«Эти несколько лет, предшествующих 1936 году, на время отъездов папы и мамы нас с братом поручали заботам моей бабушки по материнской линии, которая жила на юге Франции. Время от времени мы получали от отца весёлое письмо или открытку, и у нас создавалось волнующее чувство приобщения к путешествиям по дальним странам. На них к тому же бывали наклеены экзотические марки, на радость моему брату, который их собирал. Тексты бывали очень остроумны. Помню, например, описание посещения Голливуда, где живёт отец Микки Мауса и где построены замки и города из картона, чтобы снимать фильмы. Даже расположение текста было иногда очень смешным: одно письмо было написано в виде спирали, в последнем витке которой было написано „от папы“.

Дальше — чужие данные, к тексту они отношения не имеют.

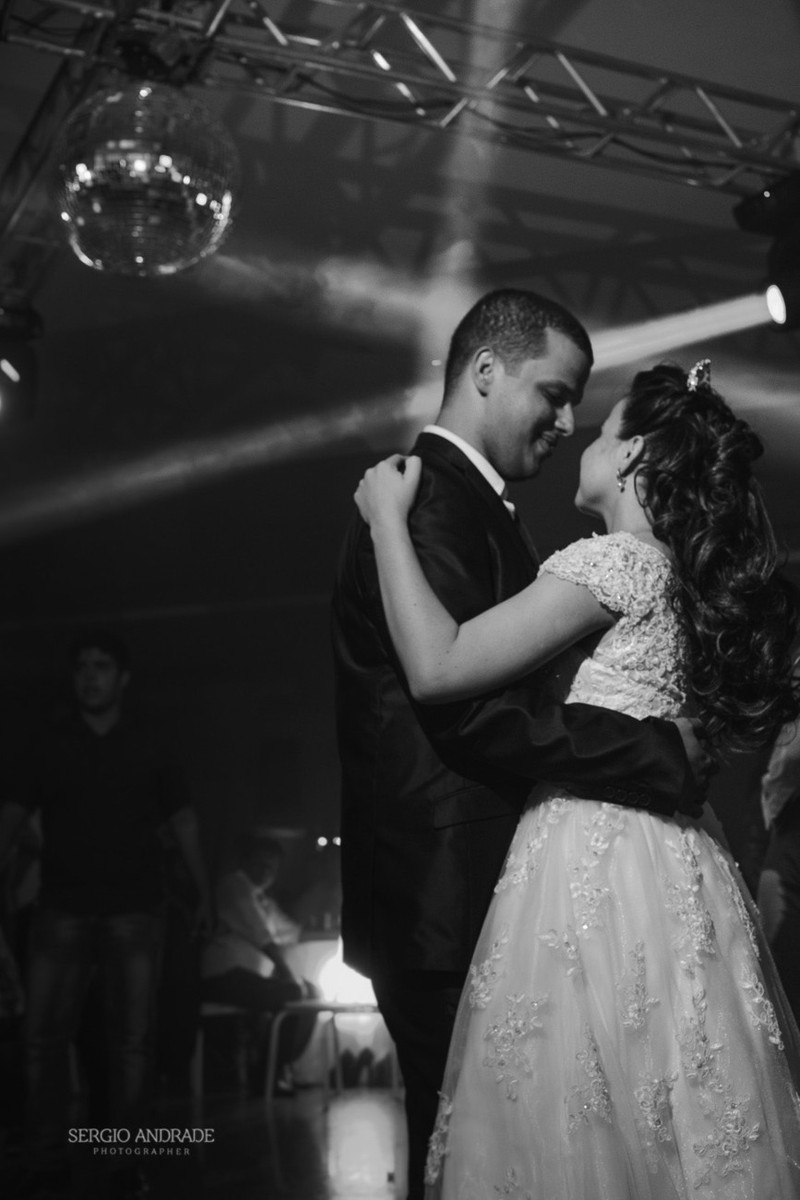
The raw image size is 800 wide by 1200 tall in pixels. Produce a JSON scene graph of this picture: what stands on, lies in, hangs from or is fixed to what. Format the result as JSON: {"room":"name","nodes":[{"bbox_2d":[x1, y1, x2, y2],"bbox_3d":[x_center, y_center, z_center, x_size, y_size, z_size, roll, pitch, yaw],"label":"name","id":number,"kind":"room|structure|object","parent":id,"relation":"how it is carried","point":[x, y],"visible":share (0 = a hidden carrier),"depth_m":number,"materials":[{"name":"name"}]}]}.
{"room":"event hall","nodes":[
{"label":"event hall","id":0,"kind":"room"},
{"bbox_2d":[0,1081,410,1199],"bbox_3d":[-0.057,1.746,4.111,8.447,0.121,9.223,4,-11,-22],"label":"floor","id":1,"kind":"structure","parent":0,"point":[288,1168],"depth_m":5.79,"materials":[{"name":"black"}]},
{"bbox_2d":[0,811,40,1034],"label":"person","id":2,"kind":"object","parent":1,"relation":"on","point":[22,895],"visible":0.54,"depth_m":6.31},
{"bbox_2d":[0,631,214,1190],"bbox_3d":[-1.004,0.993,5.280,0.659,1.771,0.567,4,-11,-22],"label":"man","id":3,"kind":"object","parent":1,"relation":"on","point":[68,900],"visible":1,"depth_m":5.13},
{"bbox_2d":[191,1002,254,1098],"bbox_3d":[-0.823,2.158,7.771,0.409,0.473,0.399,4,-11,-22],"label":"stool","id":4,"kind":"object","parent":1,"relation":"on","point":[199,1081],"visible":0.46,"depth_m":7.67,"materials":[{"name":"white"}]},
{"bbox_2d":[203,832,314,1096],"bbox_3d":[-0.712,1.751,7.735,0.655,1.191,0.601,-6,-12,30],"label":"person","id":5,"kind":"object","parent":4,"relation":"on","point":[264,858],"visible":0.77,"depth_m":7.64},
{"bbox_2d":[265,998,388,1101],"bbox_3d":[-0.289,2.117,7.508,0.593,0.433,0.511,4,-11,-22],"label":"table","id":6,"kind":"object","parent":1,"relation":"on","point":[355,1006],"visible":0.62,"depth_m":7.41,"materials":[{"name":"white"}]},
{"bbox_2d":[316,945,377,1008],"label":"stage light","id":7,"kind":"object","parent":6,"relation":"on","point":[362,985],"visible":0.55,"depth_m":7.50,"materials":[{"name":"white"}]},
{"bbox_2d":[326,289,718,1199],"bbox_3d":[0.222,0.400,2.902,0.629,1.947,0.615,4,-11,-22],"label":"man","id":8,"kind":"object","parent":1,"relation":"on","point":[458,449],"visible":0.72,"depth_m":2.78},
{"bbox_2d":[351,354,799,1197],"bbox_3d":[0.427,0.482,2.767,0.928,1.766,1.091,4,-11,-22],"label":"woman","id":9,"kind":"object","parent":1,"relation":"on","point":[453,1137],"visible":0.96,"depth_m":2.42},
{"bbox_2d":[756,654,799,1029],"bbox_3d":[1.405,0.756,4.824,0.689,1.868,0.658,4,-11,-22],"label":"person","id":10,"kind":"object","parent":1,"relation":"on","point":[791,898],"visible":0.72,"depth_m":4.74},
{"bbox_2d":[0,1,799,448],"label":"ceiling","id":11,"kind":"structure","parent":0,"point":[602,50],"depth_m":6.96,"materials":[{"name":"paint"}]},
{"bbox_2d":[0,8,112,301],"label":"lighting truss","id":12,"kind":"object","parent":11,"relation":"hanging from","point":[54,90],"visible":0.76,"depth_m":5.21,"materials":[{"name":"black metal"}]},
{"bbox_2d":[0,292,41,427],"bbox_3d":[-1.485,-0.870,5.718,0.340,0.477,0.350,4,-11,-22],"label":"stage light","id":13,"kind":"object","parent":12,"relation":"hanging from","point":[22,360],"visible":0.98,"depth_m":5.66,"materials":[{"name":"black"}]},
{"bbox_2d":[1,0,799,206],"bbox_3d":[0.068,-1.741,4.824,5.135,0.404,1.160,4,-11,-22],"label":"lighting truss","id":14,"kind":"object","parent":11,"relation":"hanging from","point":[206,31],"visible":0.98,"depth_m":5.05,"materials":[{"name":"metal"}]},
{"bbox_2d":[52,82,236,276],"bbox_3d":[-0.719,-1.170,4.452,0.557,0.647,0.555,4,-11,-22],"label":"disco ball","id":15,"kind":"object","parent":14,"relation":"hanging from","point":[201,198],"visible":0.95,"depth_m":4.25,"materials":[{"name":"silver mirror"}]},
{"bbox_2d":[733,168,799,332],"bbox_3d":[1.343,-1.145,5.242,0.364,0.530,0.425,4,-11,-22],"label":"stage light","id":16,"kind":"object","parent":14,"relation":"hanging from","point":[747,212],"visible":0.99,"depth_m":5.20,"materials":[{"name":"black metal"}]},
{"bbox_2d":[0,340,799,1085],"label":"wall","id":17,"kind":"structure","parent":0,"point":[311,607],"depth_m":9.70,"materials":[{"name":"paint"}]}
]}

В 1938 году я сделал один рисуночек, в котором полностью выразил наше ощущение, что папины и мамины путешествия это и есть наш способ жить. Хотя этот рисунок относится ко времени уже после переселения в Москву и адресован моей бабушке, оставшейся в Париже, он выражает самую сущность моего детства. Под рисунком подпись: „Поезд, на котором приедут домой мама и папа …“ Это и есть в двух словах схема семейной жизни нашего детства. ‹…›
Хотя бесконечные перемещения родителей казались мне совершенно естественными, всё же им была присуща некоторая таинственность. Однажды (только один раз!) по неизвестной мне причине папа взял меня и Святослава в короткое путешествие за границу (мне было семь лет – 1935 г). Помню нашу растерянность по прибытии в достаточно большой город может быть, в Вену?[28]

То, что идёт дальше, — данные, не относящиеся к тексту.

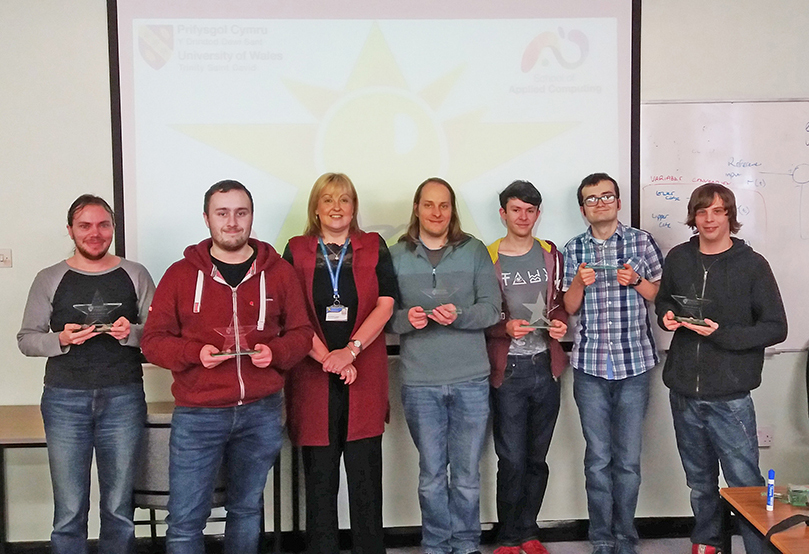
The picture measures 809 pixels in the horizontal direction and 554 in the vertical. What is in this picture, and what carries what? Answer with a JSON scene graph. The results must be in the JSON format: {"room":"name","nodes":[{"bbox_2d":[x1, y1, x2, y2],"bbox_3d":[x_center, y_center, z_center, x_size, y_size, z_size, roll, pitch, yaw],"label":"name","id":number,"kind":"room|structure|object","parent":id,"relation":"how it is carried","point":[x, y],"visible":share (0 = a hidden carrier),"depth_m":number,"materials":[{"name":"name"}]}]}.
{"room":"classroom","nodes":[
{"label":"classroom","id":0,"kind":"room"},
{"bbox_2d":[0,0,807,548],"bbox_3d":[0.080,-0.228,4.154,7.822,3.049,0.183,-1,4,-2],"label":"wall","id":1,"kind":"structure","parent":0,"point":[93,5],"depth_m":4.06,"materials":[{"name":"paint"}]},
{"bbox_2d":[0,248,12,267],"bbox_3d":[-1.873,-0.088,3.902,0.120,0.085,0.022,-1,4,-2],"label":"light switch","id":2,"kind":"object","parent":1,"relation":"attached to","point":[2,257],"visible":0.99,"depth_m":3.90,"materials":[{"name":"white plastic"}]},
{"bbox_2d":[0,515,718,553],"bbox_3d":[-0.199,1.274,4.076,5.724,0.107,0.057,-1,4,-2],"label":"baseboard","id":3,"kind":"structure","parent":1,"relation":"attached to","point":[678,519],"depth_m":4.14,"materials":[{"name":"black wood"}]},
{"bbox_2d":[106,0,642,348],"bbox_3d":[-0.120,-0.569,4.079,2.418,1.768,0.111,-1,4,-2],"label":"projection screen","id":4,"kind":"object","parent":1,"relation":"attached to","point":[126,186],"visible":0.8,"depth_m":4.03,"materials":[{"name":"white"}]},
{"bbox_2d":[638,96,808,352],"bbox_3d":[1.992,-0.269,4.154,1.798,1.226,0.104,-1,4,-2],"label":"whiteboard","id":5,"kind":"object","parent":1,"relation":"attached to","point":[652,220],"visible":0.76,"depth_m":4.15,"materials":[{"name":"white"}]},
{"bbox_2d":[756,426,773,447],"bbox_3d":[1.755,0.780,4.158,0.088,0.093,0.021,-1,4,-2],"label":"wall socket","id":6,"kind":"object","parent":1,"relation":"attached to","point":[768,438],"visible":0.77,"depth_m":4.15,"materials":[{"name":"white plastic"}]},
{"bbox_2d":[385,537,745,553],"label":"floor","id":7,"kind":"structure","parent":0,"point":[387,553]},
{"label":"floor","id":8,"kind":"structure","parent":0,"visible":0},
{"bbox_2d":[18,195,153,553],"bbox_3d":[-1.308,0.513,3.558,0.553,1.613,0.545,3,6,40],"label":"man","id":9,"kind":"object","parent":8,"relation":"on","point":[69,273],"visible":0.98,"depth_m":3.39},
{"bbox_2d":[69,290,122,332],"bbox_3d":[-1.275,0.144,3.523,0.219,0.176,0.112,-2,5,-18],"label":"glass trophy","id":10,"kind":"object","parent":9,"relation":"in","point":[76,306],"visible":0.93,"depth_m":3.51,"materials":[{"name":"clear glass"}]},
{"bbox_2d":[4,402,301,551],"bbox_3d":[-1.264,0.994,3.854,1.365,0.711,0.576,-1,4,-2],"label":"table","id":11,"kind":"object","parent":8,"relation":"on","point":[31,441],"visible":0.37,"depth_m":3.73,"materials":[{"name":"brown wood"}]},
{"bbox_2d":[133,413,228,551],"bbox_3d":[-0.960,0.964,3.695,0.498,0.828,0.478,-1,4,-2],"label":"chair","id":12,"kind":"object","parent":8,"relation":"on","point":[159,427],"visible":0.34,"depth_m":3.49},
{"bbox_2d":[141,177,314,553],"bbox_3d":[-0.706,0.473,3.416,0.634,1.682,0.576,-4,6,-41],"label":"man","id":13,"kind":"object","parent":8,"relation":"on","point":[204,386],"visible":0.99,"depth_m":3.25},
{"bbox_2d":[210,314,261,357],"bbox_3d":[-0.659,0.228,3.312,0.218,0.169,0.107,-2,5,-21],"label":"glass trophy","id":14,"kind":"object","parent":13,"relation":"in","point":[228,352],"visible":0.95,"depth_m":3.30,"materials":[{"name":"clear glass"}]},
{"bbox_2d":[281,172,396,553],"bbox_3d":[-0.284,0.454,3.773,0.510,1.684,0.602,-1,4,-2],"label":"woman","id":15,"kind":"object","parent":8,"relation":"on","point":[368,280],"visible":0.9,"depth_m":3.63},
{"bbox_2d":[387,178,500,553],"bbox_3d":[0.173,0.441,3.833,0.508,1.733,0.573,-1,4,-2],"label":"man","id":16,"kind":"object","parent":8,"relation":"on","point":[418,262],"visible":0.99,"depth_m":3.70},
{"bbox_2d":[418,284,461,316],"bbox_3d":[0.160,0.106,3.800,0.229,0.156,0.108,-1,4,-2],"label":"trophy","id":17,"kind":"object","parent":16,"relation":"in","point":[434,294],"visible":0.81,"depth_m":3.79,"materials":[{"name":"clear glass"}]},
{"bbox_2d":[485,178,571,553],"bbox_3d":[0.543,0.426,3.990,0.473,1.714,0.509,-2,5,-23],"label":"man","id":18,"kind":"object","parent":8,"relation":"on","point":[525,381],"visible":0.94,"depth_m":3.84},
{"bbox_2d":[517,291,559,329],"bbox_3d":[0.621,0.158,3.930,0.226,0.181,0.105,-1,4,-2],"label":"glass trophy","id":19,"kind":"object","parent":18,"relation":"in","point":[538,307],"visible":0.94,"depth_m":3.92,"materials":[{"name":"clear glass"}]},
{"bbox_2d":[561,173,664,553],"bbox_3d":[0.965,0.412,3.955,0.466,1.751,0.508,0,4,12],"label":"man","id":20,"kind":"object","parent":8,"relation":"on","point":[586,370],"visible":0.99,"depth_m":3.80},
{"bbox_2d":[580,239,622,270],"bbox_3d":[0.931,-0.104,3.974,0.197,0.157,0.102,1,5,17],"label":"trophy","id":21,"kind":"object","parent":20,"relation":"in","point":[604,267],"visible":0.96,"depth_m":3.96,"materials":[{"name":"clear glass"}]},
{"bbox_2d":[657,183,787,553],"bbox_3d":[1.361,0.456,3.637,0.511,1.654,0.535,-4,5,-34],"label":"man","id":22,"kind":"object","parent":8,"relation":"on","point":[739,273],"visible":0.98,"depth_m":3.50},
{"bbox_2d":[668,286,714,328],"bbox_3d":[1.224,0.128,3.624,0.140,0.178,0.186,-4,6,-39],"label":"trophy","id":23,"kind":"object","parent":22,"relation":"in","point":[691,320],"visible":0.97,"depth_m":3.61,"materials":[{"name":"clear glass"}]},
{"bbox_2d":[718,484,808,553],"bbox_3d":[1.517,1.109,2.474,0.865,0.687,1.014,-1,4,-2],"label":"table","id":24,"kind":"object","parent":8,"relation":"on","point":[764,512],"visible":0.85,"depth_m":2.72,"materials":[{"name":"brown wood"}]},
{"bbox_2d":[766,469,774,510],"bbox_3d":[1.176,0.685,2.731,0.027,0.120,0.031,-1,4,-2],"label":"marker","id":25,"kind":"object","parent":24,"relation":"on","point":[771,482],"visible":0.99,"depth_m":2.72,"materials":[{"name":"blue plastic"}]},
{"bbox_2d":[763,513,808,549],"bbox_3d":[1.205,0.744,2.471,0.311,0.100,0.315,-1,4,-2],"label":"black strap","id":26,"kind":"object","parent":24,"relation":"on","point":[796,516],"visible":0.98,"depth_m":2.54,"materials":[{"name":"black fabric"}]},
{"bbox_2d":[785,483,808,507],"bbox_3d":[1.285,0.705,2.749,0.101,0.057,0.083,0,4,13],"label":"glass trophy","id":27,"kind":"object","parent":24,"relation":"on","point":[796,503],"visible":0.98,"depth_m":2.73,"materials":[{"name":"green"}]}
]}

Мы мчались на такси по залитым светом, незнакомым ночным улицам и остановились в маленьком уютном отеле. Я уже был в кровати, и папа поцеловал меня на ночь перед сном, а потом ушёл на концерт. Но у меня не было чувства беспокойства. Как ни говори, это путешествие было из ряда вон выходящим событием, и мы воспринимали его уход как должное, как проявление некоего сообщничества между нами, двумя маленькими мальчиками и их папой – соучастником. И то, что мы остались одни в незнакомом месте – это был необходимый элемент необыкновенного и захватывающего приключения.Профессия отца казалась нам совершенно особой и необычной. С самых ранних лет у меня было очень ясное чувство, что в некотором смысле эта профессия находилась за пределами обычных человеческих занятий, являлась почти привилегией, и наша семья была отмечена некоей изысканностью, она была другой. Это чувство быть другим (не как все) никогда не покидало меня, но в дальнейшем в Советском Союзе ощущение отличия от всех иногда удручало меня.
Когда я впервые читал эти дневниковые записи, я вдруг понял и увидел глазами отца, из чего на самом деле состояли эти путешествия. И в особенности меня околдовывала возможность сопоставить события в том виде, как их прожил отец, с моими детскими представлениями.
Но каковыми бы ни были мои романтические переживания при его чтении, доминанта записей – это их объективность и точность. В них можно найти критические замечания, саркастические комментарии, но никогда не встретишь преувеличения или шутки на чей-то счёт. В его намерения не входило касаться личных проблем. Чего бы это ни касалось, ни тогда, ни потом, он писал о том, что видел собственными глазами, без всяких попыток или намёков на двойной смысл или скрытничанье. В этом дневнике мой отец демонстрирует абсолютную честность, готовый признать свои сомнения или поражения, касались они прохождения таможни на советской границе или внезапной потери веры в себя на своих первых сольных концертах в Москве. Но его чувства были „объективными“. ‹…›
Читая эти записи, не надо забывать о том, что правление Сталина ещё только-только начиналось. Голод был впереди, так же как все испытания индустриализации и коллективизации, не говоря о чистках тридцатых годов. Мало вероятно, что находились люди, которые способны были вообразить, куда это всё шло».